Затем ее взгляд нашел сурового старика, уединившегося в кресле и с явным неодобрением разглядывавшего привезенный из Европы барометр.
— А этот старец, похожий на голландского пастора, готового начать проповедь о греховности предсказания погоды?
— Леонтий Магницкий. Моя совесть. И мой главный тормоз, — усмехнулся я. — Нартов — парус, что ловит ветер моих идей, а Магницкий — тяжелый киль, не дающий кораблю перевернуться. Именно он доказывает мне с помощью цифр, почему девять из десяти моих затей неминуемо поведут к катастрофе, если не учесть детали.

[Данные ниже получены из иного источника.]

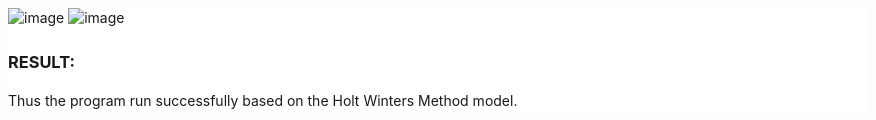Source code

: <img width="800" height="573" alt="image" src="https://github.com/user-attachments/assets/607165c4-c4ce-4ed6-a01b-ffd01656d119" />
<img width="748" height="549" alt="image" src="https://github.com/user-attachments/assets/fe2cf928-8a80-4c8f-af47-f414151f2a2a" />

### RESULT:
Thus the program run successfully based on the Holt Winters Method model.

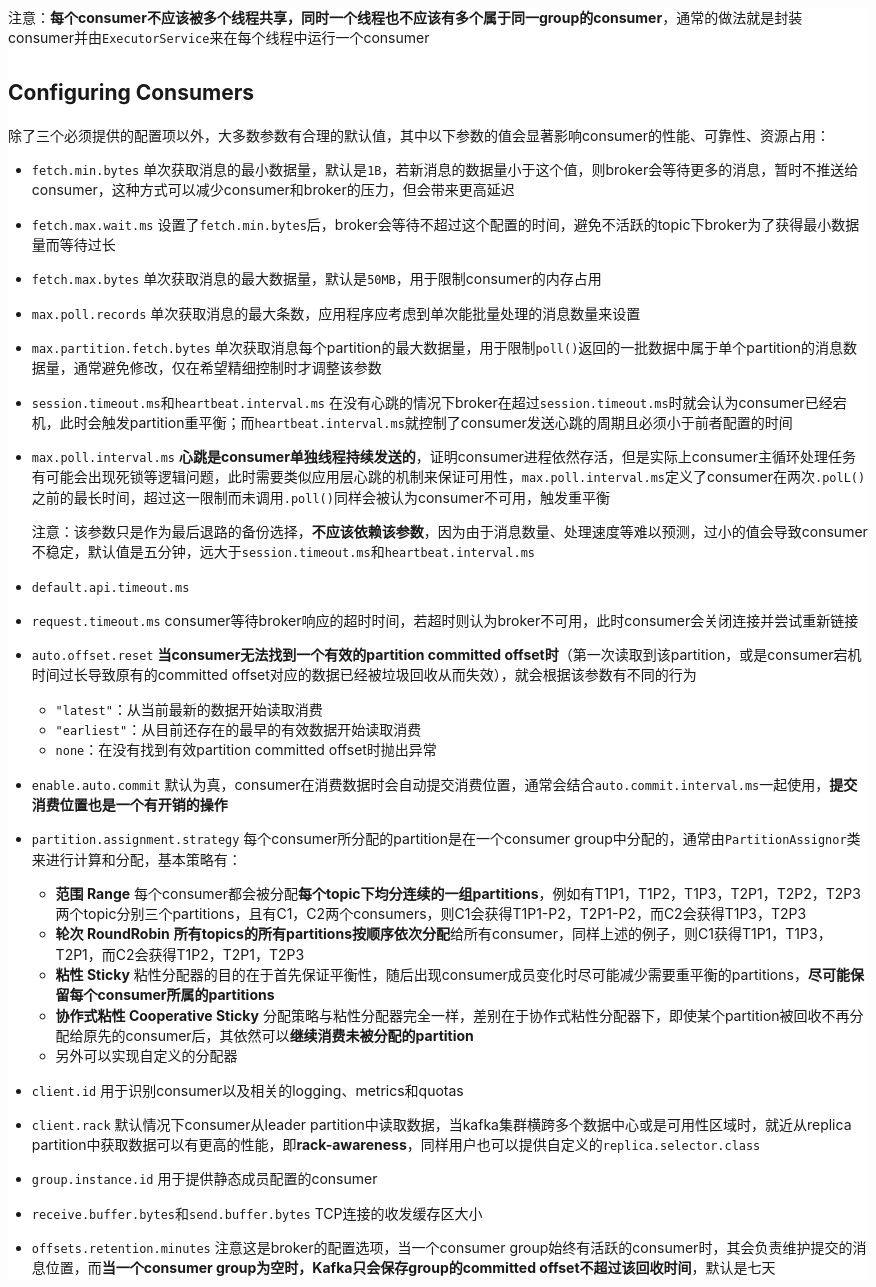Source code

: 注意：**每个consumer不应该被多个线程共享，同时一个线程也不应该有多个属于同一group的consumer**，通常的做法就是封装consumer并由`ExecutorService`来在每个线程中运行一个consumer

## Configuring Consumers

除了三个必须提供的配置项以外，大多数参数有合理的默认值，其中以下参数的值会显著影响consumer的性能、可靠性、资源占用：

- `fetch.min.bytes`
  单次获取消息的最小数据量，默认是`1B`，若新消息的数据量小于这个值，则broker会等待更多的消息，暂时不推送给consumer，这种方式可以减少consumer和broker的压力，但会带来更高延迟
- `fetch.max.wait.ms`
  设置了`fetch.min.bytes`后，broker会等待不超过这个配置的时间，避免不活跃的topic下broker为了获得最小数据量而等待过长
- `fetch.max.bytes`
  单次获取消息的最大数据量，默认是`50MB`，用于限制consumer的内存占用
- `max.poll.records`
  单次获取消息的最大条数，应用程序应考虑到单次能批量处理的消息数量来设置
- `max.partition.fetch.bytes`
  单次获取消息每个partition的最大数据量，用于限制`poll()`返回的一批数据中属于单个partition的消息数据量，通常避免修改，仅在希望精细控制时才调整该参数
- `session.timeout.ms`和`heartbeat.interval.ms`
  在没有心跳的情况下broker在超过`session.timeout.ms`时就会认为consumer已经宕机，此时会触发partition重平衡；而`heartbeat.interval.ms`就控制了consumer发送心跳的周期且必须小于前者配置的时间
- `max.poll.interval.ms`
  **心跳是consumer单独线程持续发送的**，证明consumer进程依然存活，但是实际上consumer主循环处理任务有可能会出现死锁等逻辑问题，此时需要类似应用层心跳的机制来保证可用性，`max.poll.interval.ms`定义了consumer在两次`.polL()`之前的最长时间，超过这一限制而未调用`.poll()`同样会被认为consumer不可用，触发重平衡

  注意：该参数只是作为最后退路的备份选择，**不应该依赖该参数**，因为由于消息数量、处理速度等难以预测，过小的值会导致consumer不稳定，默认值是五分钟，远大于`session.timeout.ms`和`heartbeat.interval.ms`
- `default.api.timeout.ms`
- `request.timeout.ms`
  consumer等待broker响应的超时时间，若超时则认为broker不可用，此时consumer会关闭连接并尝试重新链接
- `auto.offset.reset`
  **当consumer无法找到一个有效的partition committed offset时**（第一次读取到该partition，或是consumer宕机时间过长导致原有的committed offset对应的数据已经被垃圾回收从而失效），就会根据该参数有不同的行为
  - `"latest"`：从当前最新的数据开始读取消费
  - `"earliest"`：从目前还存在的最早的有效数据开始读取消费
  - `none`：在没有找到有效partition committed offset时抛出异常
- `enable.auto.commit`
  默认为真，consumer在消费数据时会自动提交消费位置，通常会结合`auto.commit.interval.ms`一起使用，**提交消费位置也是一个有开销的操作**
- `partition.assignment.strategy`
  每个consumer所分配的partition是在一个consumer group中分配的，通常由`PartitionAssignor`类来进行计算和分配，基本策略有：
  - **范围 Range**
    每个consumer都会被分配**每个topic下均分连续的一组partitions**，例如有T1P1，T1P2，T1P3，T2P1，T2P2，T2P3两个topic分别三个partitions，且有C1，C2两个consumers，则C1会获得T1P1-P2，T2P1-P2，而C2会获得T1P3，T2P3
  - **轮次 RoundRobin**
    **所有topics的所有partitions按顺序依次分配**给所有consumer，同样上述的例子，则C1获得T1P1，T1P3，T2P1，而C2会获得T1P2，T2P1，T2P3
  - **粘性 Sticky**
    粘性分配器的目的在于首先保证平衡性，随后出现consumer成员变化时尽可能减少需要重平衡的partitions，**尽可能保留每个consumer所属的partitions**
  - **协作式粘性 Cooperative Sticky**
    分配策略与粘性分配器完全一样，差别在于协作式粘性分配器下，即使某个partition被回收不再分配给原先的consumer后，其依然可以**继续消费未被分配的partition**
  - 另外可以实现自定义的分配器
- `client.id`
  用于识别consumer以及相关的logging、metrics和quotas
- `client.rack`
  默认情况下consumer从leader partition中读取数据，当kafka集群横跨多个数据中心或是可用性区域时，就近从replica partition中获取数据可以有更高的性能，即**rack-awareness**，同样用户也可以提供自定义的`replica.selector.class`
- `group.instance.id`
  用于提供静态成员配置的consumer
- `receive.buffer.bytes`和`send.buffer.bytes`
  TCP连接的收发缓存区大小
- `offsets.retention.minutes`
  注意这是broker的配置选项，当一个consumer group始终有活跃的consumer时，其会负责维护提交的消息位置，而**当一个consumer group为空时，Kafka只会保存group的committed offset不超过该回收时间**，默认是七天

Тут же, словно в подтверждение, до нас донесся возмущенный голос самого Магницкого, обращенный к одному из молодых офицеров:
— Полноте, сударь! Вероятность попадания зависит не от удачи, а от правильного расчета параболы! Это же арифметика!
Анна тихо рассмеялась.
— Понимаю. Парус и киль. Мудрое устроение. Но кто же тогда ваш штурман, что прокладывает курс в этих опасных водах?
Ее взгляд, полный неприкрытого любопытства, остановился на Изабелле. Заметив наше внимание, та прервала разговор с отцом. На мгновение их глаза встретились — безмолвный поединок двух умов, мгновенная и точная оценка друг друга.
— Испанка… — с легким недовольством протянула Анна. — Красива. И, вижу, умна не по-женски. Опасный союзник, бригадир. Вы-то, с вашей проницательностью, наверняка ее уже раскусили?
— Изабелла — мой аналитик, — уклонился я от прямой оценки. — Она видит связи там, где другие видят лишь случайности. Ум ее остер, как толедская сталь ее батюшки.
Не успел я договорить, как сама Изабелла, словно в подтверждение анниных слов, подошла к нам.
— Петр Алексеевич, простите, что прерываю, — она стрельнула глазками на Анну. — Капитан де ла Серда просил уточнить, когда вы сможете взглянуть на новые списки караула. Он опасается, что люди светлейшего князя могут попытаться внедрить своих под видом простых гвардейцев.